Dataset entries
= = = =
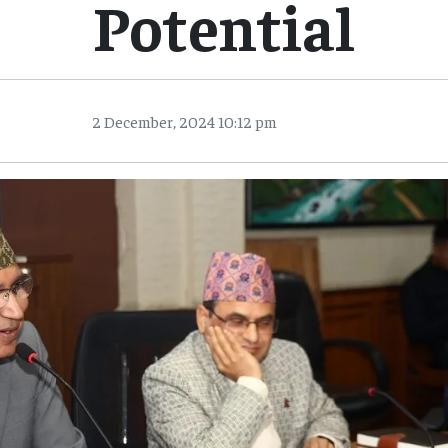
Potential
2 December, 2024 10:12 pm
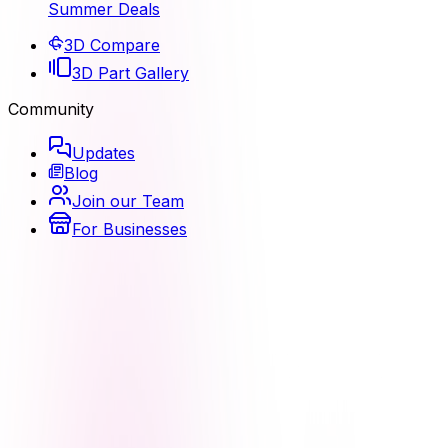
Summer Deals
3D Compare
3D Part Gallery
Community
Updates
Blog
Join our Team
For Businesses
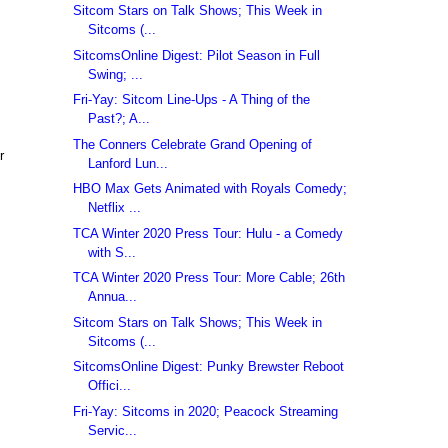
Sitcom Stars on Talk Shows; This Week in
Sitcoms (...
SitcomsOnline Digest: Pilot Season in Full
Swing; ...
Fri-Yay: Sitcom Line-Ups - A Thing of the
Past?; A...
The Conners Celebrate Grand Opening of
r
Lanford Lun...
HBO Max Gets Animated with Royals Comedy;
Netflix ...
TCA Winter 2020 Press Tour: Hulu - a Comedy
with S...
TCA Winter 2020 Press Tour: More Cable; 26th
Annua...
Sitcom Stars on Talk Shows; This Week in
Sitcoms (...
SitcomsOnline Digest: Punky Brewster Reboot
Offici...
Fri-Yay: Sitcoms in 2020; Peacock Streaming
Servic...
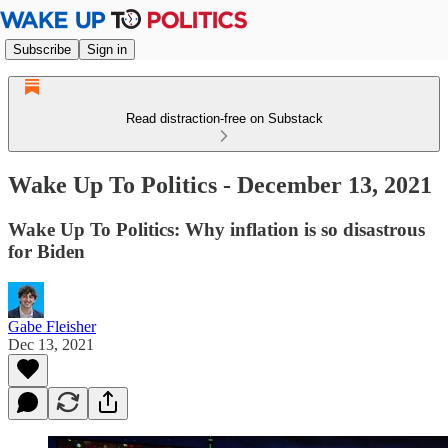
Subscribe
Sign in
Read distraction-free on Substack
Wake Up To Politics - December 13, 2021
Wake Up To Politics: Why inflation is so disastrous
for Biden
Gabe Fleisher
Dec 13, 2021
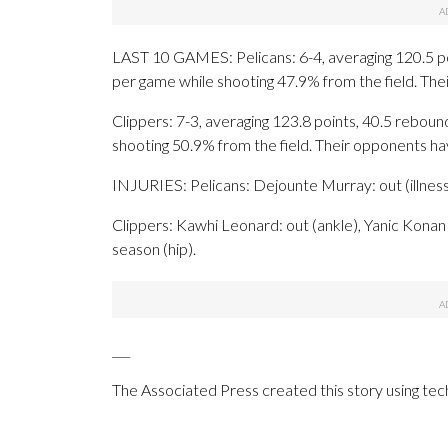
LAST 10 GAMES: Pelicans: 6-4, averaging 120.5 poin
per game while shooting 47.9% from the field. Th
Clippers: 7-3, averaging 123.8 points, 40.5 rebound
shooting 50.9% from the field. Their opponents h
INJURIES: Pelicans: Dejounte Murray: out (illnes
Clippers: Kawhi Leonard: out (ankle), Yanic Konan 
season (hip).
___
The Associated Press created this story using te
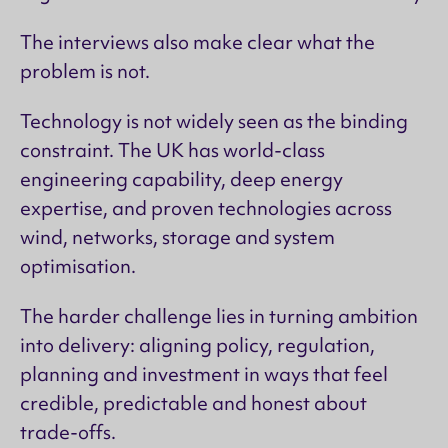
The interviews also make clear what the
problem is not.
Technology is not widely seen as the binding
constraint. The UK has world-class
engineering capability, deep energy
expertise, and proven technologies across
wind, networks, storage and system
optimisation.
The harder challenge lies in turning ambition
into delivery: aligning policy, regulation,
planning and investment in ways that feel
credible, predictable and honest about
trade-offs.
= = = =
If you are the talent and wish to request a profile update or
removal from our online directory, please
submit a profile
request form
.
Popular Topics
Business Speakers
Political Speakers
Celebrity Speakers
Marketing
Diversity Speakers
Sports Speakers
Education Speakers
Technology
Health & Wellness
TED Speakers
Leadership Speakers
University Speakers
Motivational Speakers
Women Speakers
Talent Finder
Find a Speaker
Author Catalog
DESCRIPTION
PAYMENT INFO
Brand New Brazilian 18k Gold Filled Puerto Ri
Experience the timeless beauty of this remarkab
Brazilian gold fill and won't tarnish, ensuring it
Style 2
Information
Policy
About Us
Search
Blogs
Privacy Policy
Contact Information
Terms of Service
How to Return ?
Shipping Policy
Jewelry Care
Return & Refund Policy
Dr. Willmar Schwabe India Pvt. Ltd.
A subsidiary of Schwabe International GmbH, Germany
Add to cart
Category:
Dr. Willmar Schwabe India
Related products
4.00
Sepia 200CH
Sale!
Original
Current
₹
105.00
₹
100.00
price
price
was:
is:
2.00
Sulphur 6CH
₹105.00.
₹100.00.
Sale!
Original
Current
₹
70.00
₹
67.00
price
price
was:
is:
= = = =
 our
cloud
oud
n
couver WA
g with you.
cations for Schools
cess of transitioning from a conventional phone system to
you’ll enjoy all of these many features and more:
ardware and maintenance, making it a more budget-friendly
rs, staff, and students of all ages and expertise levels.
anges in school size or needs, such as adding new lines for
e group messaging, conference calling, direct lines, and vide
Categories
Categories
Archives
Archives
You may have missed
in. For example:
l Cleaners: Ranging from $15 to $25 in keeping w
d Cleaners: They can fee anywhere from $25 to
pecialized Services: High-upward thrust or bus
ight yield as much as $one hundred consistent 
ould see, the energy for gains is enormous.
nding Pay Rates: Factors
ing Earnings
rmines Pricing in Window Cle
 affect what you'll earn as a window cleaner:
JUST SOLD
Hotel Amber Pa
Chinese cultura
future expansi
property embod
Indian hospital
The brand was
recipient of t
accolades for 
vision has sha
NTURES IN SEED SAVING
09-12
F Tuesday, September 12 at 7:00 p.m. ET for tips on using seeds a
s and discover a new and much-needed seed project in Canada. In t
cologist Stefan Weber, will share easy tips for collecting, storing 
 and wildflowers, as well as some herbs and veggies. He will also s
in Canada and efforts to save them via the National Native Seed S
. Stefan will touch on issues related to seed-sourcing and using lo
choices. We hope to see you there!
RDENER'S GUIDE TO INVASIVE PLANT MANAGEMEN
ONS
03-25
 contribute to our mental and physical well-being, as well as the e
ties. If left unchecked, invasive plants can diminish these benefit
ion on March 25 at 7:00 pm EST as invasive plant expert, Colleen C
= = = =
PROBLEM
What you return must be an exact retyping of the lines above starting at the line with "in Canada and" and ending at the line with "ion on March", and nothing besides.

FINISHED TASK
in Canada and efforts to save them via the National Native Seed S
. Stefan will touch on issues related to seed-sourcing and using lo
choices. We hope to see you there!
RDENER'S GUIDE TO INVASIVE PLANT MANAGEMEN
ONS
03-25
 contribute to our mental and physical well-being, as well as the e
ties. If left unchecked, invasive plants can diminish these benefit
ion on March 25 at 7:00 pm EST as invasive plant expert, Colleen C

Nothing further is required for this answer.